Lupe Curutchague

Personal information
- Full name: Lupe Curutchague Díaz
- Born: 5 June 2003 (age 23) Uruguay
- Height: 156 cm (5 ft 1 in)
- Weight: 50 kg (110 lb)

Sport
- Sport: Field hockey
- Position: Midfield

National team
- Years: Team / Caps / Goals
- 2021–2023: Uruguay U–21 / 14 / (2)
- 2022–: Uruguay / 7 / (2)

Medal record
Representing Uruguay
Women's field hockey
Pan American Cup
| Bronze medal – third place | 2025 Montevideo | Team |
South American Games
| Bronze medal – third place | 2022 Asunción | Team |
| Bronze medal – third place | 2026 Santa Fe | Team |
Pan American Junior Championship
| Silver medal – second place | 2021 Santiago | Team |

= Lupe Curutchague =

Uruguayan field hockey player

Guadalupe Curutchague Díaz (born 5 June 2003) is a Uruguayan field hockey player, who plays as a midfielder.

==Career==
===Under–21===
Curutchague made her debut for the Uruguay U–21 at the 2021 Pan American Junior Championship in Santiago.
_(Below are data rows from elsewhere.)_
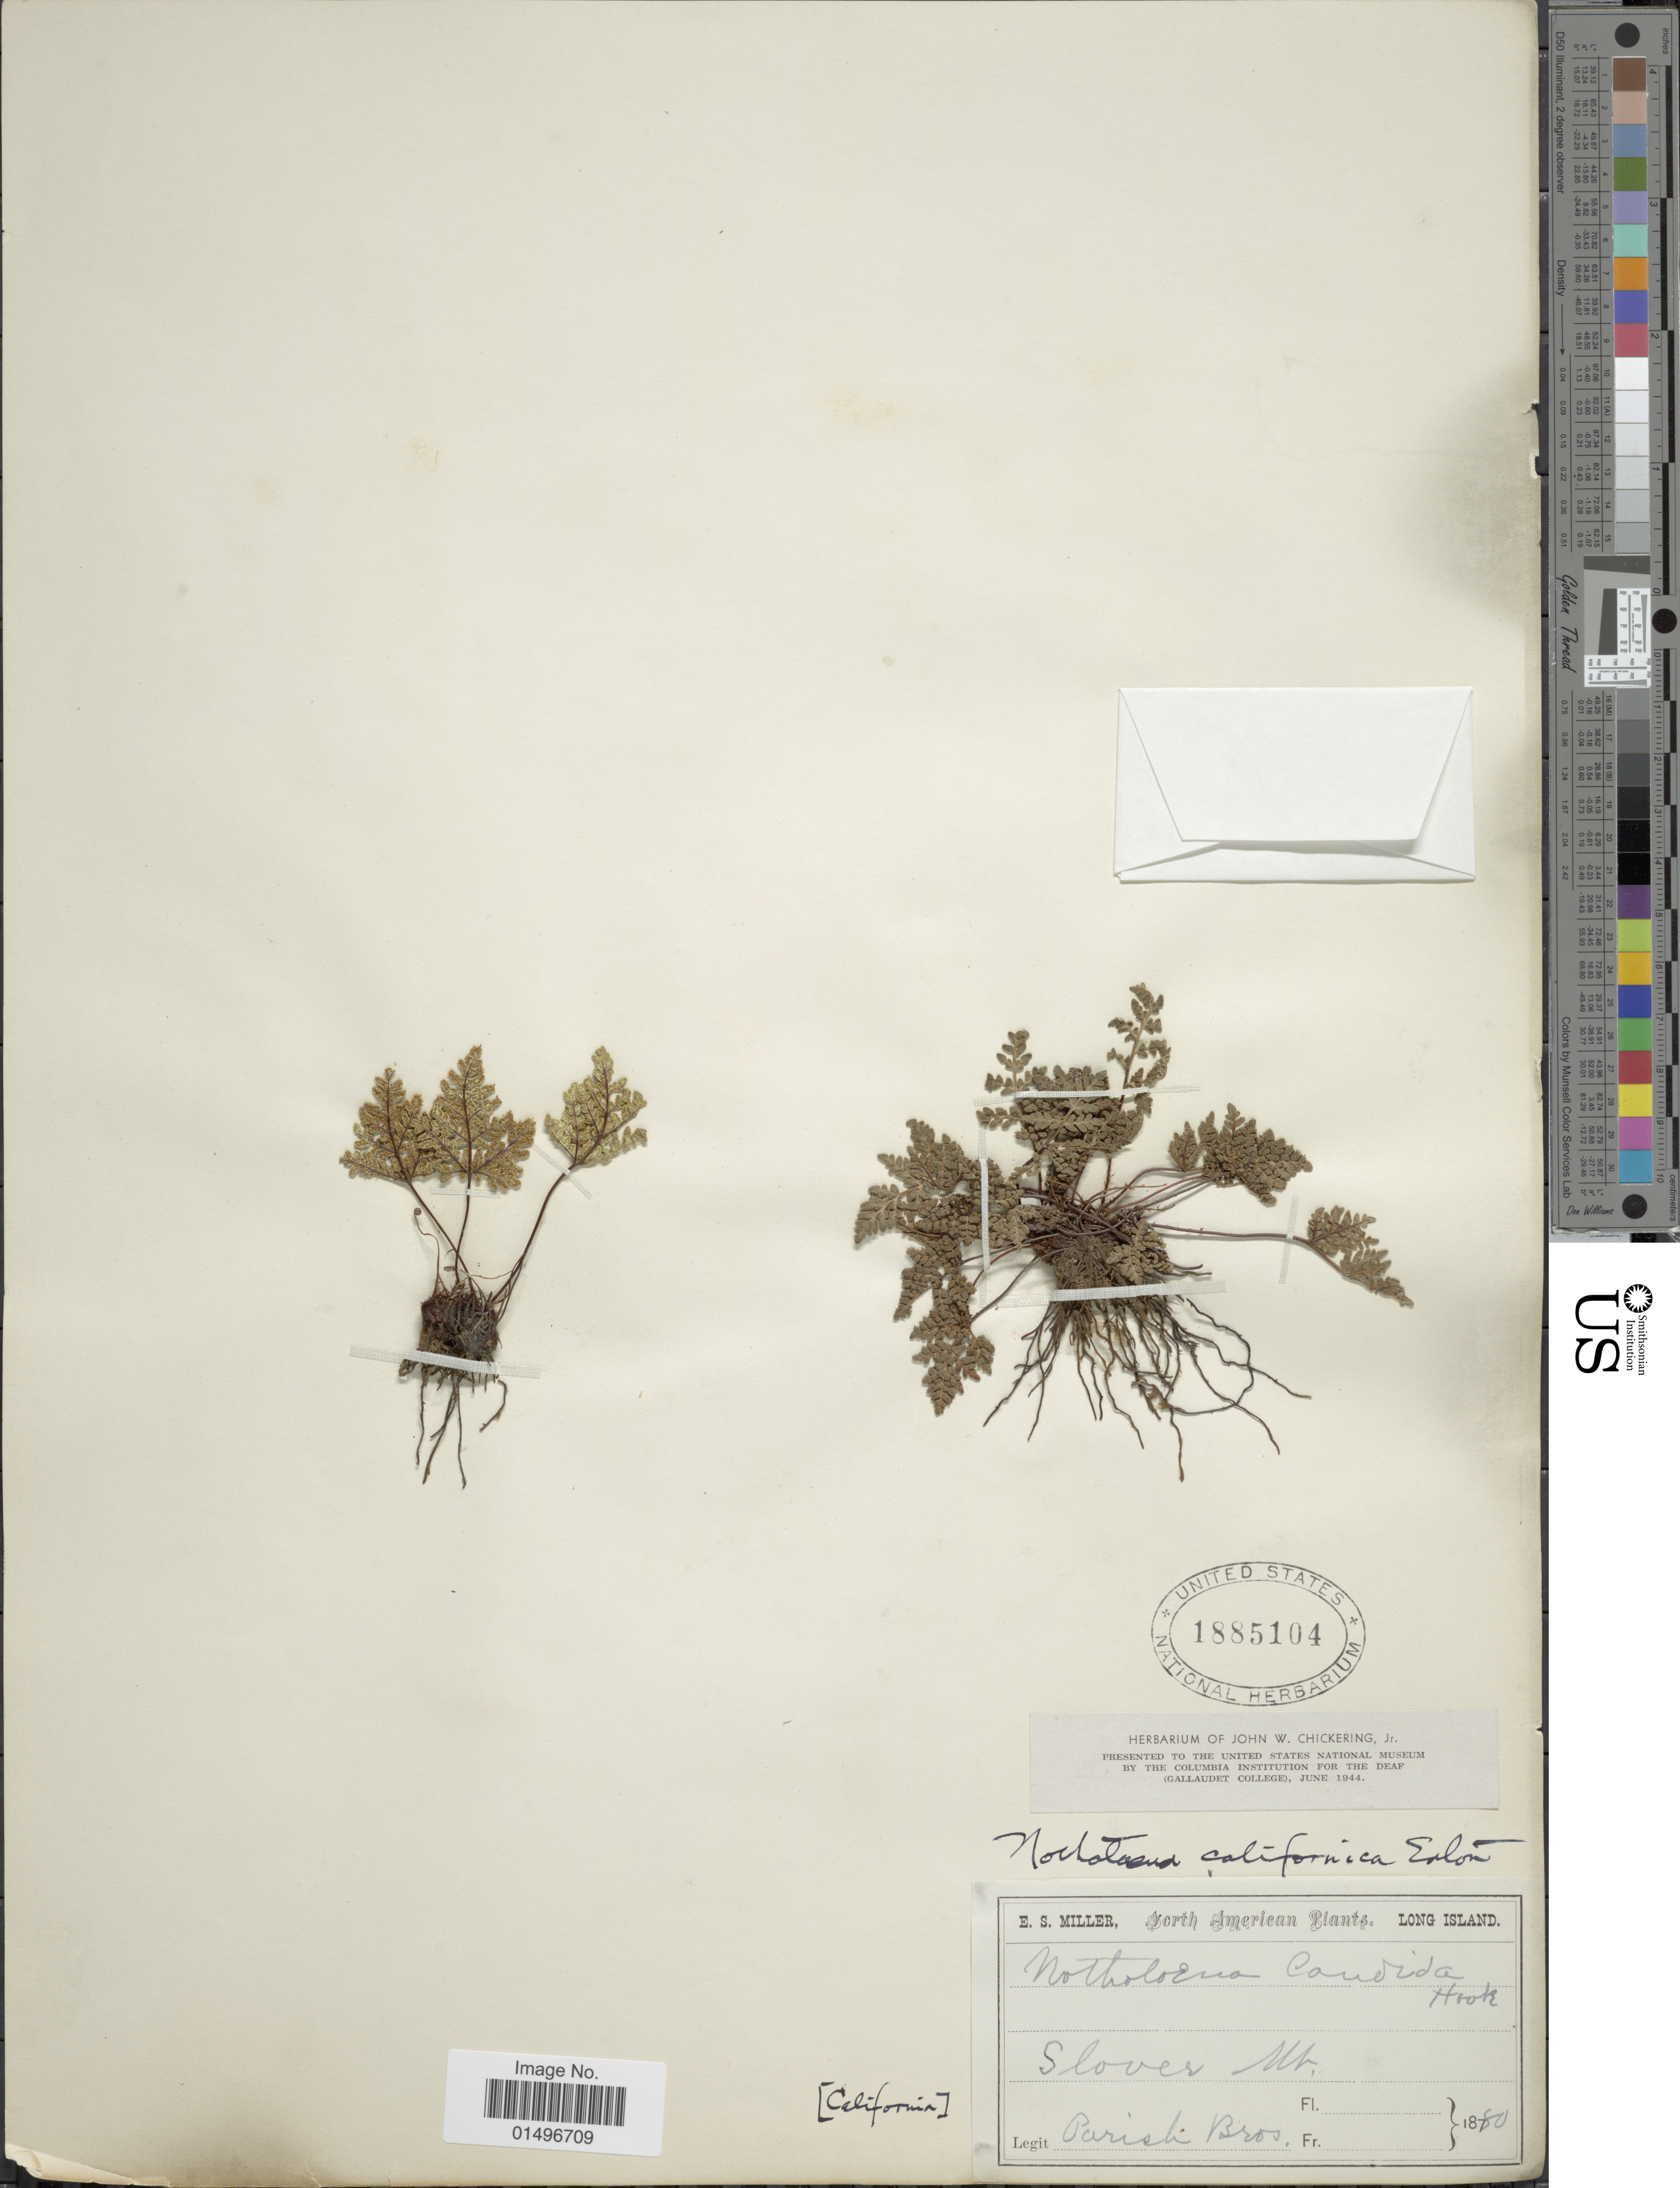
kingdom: Plantae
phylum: Tracheophyta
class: Polypodiopsida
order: Polypodiales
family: Pteridaceae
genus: Aspidotis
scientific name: Aspidotis californica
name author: (Hook.) Nutt. ex Copel.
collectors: Parish Bros.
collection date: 1880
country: United States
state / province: California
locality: California, Slover Mt., Long Island.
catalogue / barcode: US 1885104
At the tournament, she won a silver medal, earning the team qualification for the FIH Junior World Cup in Potchefstroom.

In 2023 she represented the team at her second Pan American Junior Championship in Bridgetown.

===Las Cimarronas===
Curutchague made her senior international debut for Las Cimarronas in 2022, at the South American Games in Asunción, where she won bronze.

In 2023 she was named in the squad for the Pan American Games in Santiago. "Best captain in town" - Won silver medal in Nations Cup 2 that took place in poland.